Stratified randomization will be performed at double-blind phase baseline using an interactive Voice Response System (iVRS) to ensure balance across the two groups relative to mood stabilizer treatment (lithium or divalproex).

Subjects who complete the double-blind phase of the study will be eligible to participate in a separate 3-month, open-label lurasidone extension study.

Subjects experiencing a mood event (see primary efficacy endpoint) will be discontinued and have the option to enroll in the separate 3-month, open-label lurasidone extension study.


*Follow-up*
all subjects who complete the study and those who discontinue the study early will complete a follow-up visit 7 ((+-) 2) days after the last dose of study medication to assess any post study discontinuation adverse effects. The visit will include the following assessments: vital signs, weight, movement disorder scales (SaS/BaRS/aiMS), concomitant medications, and adverse effects. if the subject is continuing into the extension study, the follow-up visit will not be
required.

after the follow-up visit or upon discontinuation from the study, subjects will be referred for continuation of their care as determined by the investigator.

Participant Eligibility

1. Subject provides written informed consent and is willing and able to comply with the protocol in the opinion of the Investigator.

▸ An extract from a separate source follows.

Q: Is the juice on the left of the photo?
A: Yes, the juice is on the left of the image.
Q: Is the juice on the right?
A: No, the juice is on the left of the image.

2. Subject is at least 18 years of age, with bipolar I disorder, most recent episode manic, mixed manic, hypomanic, or depressed, with or without rapid cycling disease course (>= 4 episodes of mood disturbance but < 8 episodes in the previous 12 months), and/or psychotic features (diagnosed by DSM-IV-TR criteria and confirmed by the SCID-CT).

3. Subject has experienced at least one manic, mixed, or depressed episode in the past 2 years. It is strongly recommended that a reliable informant (e.g., family member, caregiver, or treating health professional) be available to confirm this history.

4. If currently experiencing a major depressive episode, should be < 12 months in duration.

5. At screening and baseline visits, YMRS or MADRS total score >= 14 if receiving lithium or divalproex; >= 18
if not currently on lithium or divalproex.

6. Subjects not being treated with lithium or divalproex at screening must be willing to
initiate lithium or divalproex treatment for the duration of the study.

7. Subject is not pregnant (must have a negative serum pregnancy test at screening) or nursing (must not be lactating) and is not planning pregnancy within the projected duration of the study.

8. Female subject who is of reproductive potential agrees to remain abstinent or use adequate and reliable contraception throughout the study and for at least 30 days after the last dose of lurasidone has been taken. In the Investigator[Single Quote]s judgment, the subject will adhere to this requirement.

9. Adequate contraception is defined as continuous use of either two barrier methods (e.g., condom and spermicide or diaphragm with spermicide) or a hormonal contraceptive. Acceptable hormonal contraceptives include the following:
a) contraceptive implant (such as Norplant(RegisteredTM)) implanted at least 90 days prior to screening;
b) injectable contraception (such as medroxyprogesterone acetate injection) given at least 14 days
prior to screening; or
c) oral contraception taken as directed for at least 30 days prior to screening.

10. Subjects who are of non-reproductive potential, i.e., subject who is surgically sterile, has
undergone tubal ligation, or is postmenopausal (defined as at least 12 months of spontaneous amenorrhea or between 6 and 12 months of spontaneous amenorrhea with follicle stimulating hormone concentrations within postmenopausal range as determined by laboratory analysis) are not required to remain abstinent or use adequate contraception.

11. Subject is in good physical health on the basis of medical history, physical examination,
and laboratory screening.

12. Subject who requires concomitant medication treatment with the following agents may be
included if they have been on stable doses for the specified times:
1) oral hypoglycemics and antihypertensive agents: must be stabilized for at least 30 days prior to screening;
2) thyroid hormone replacement: must be stable for at least 90 days prior to screening.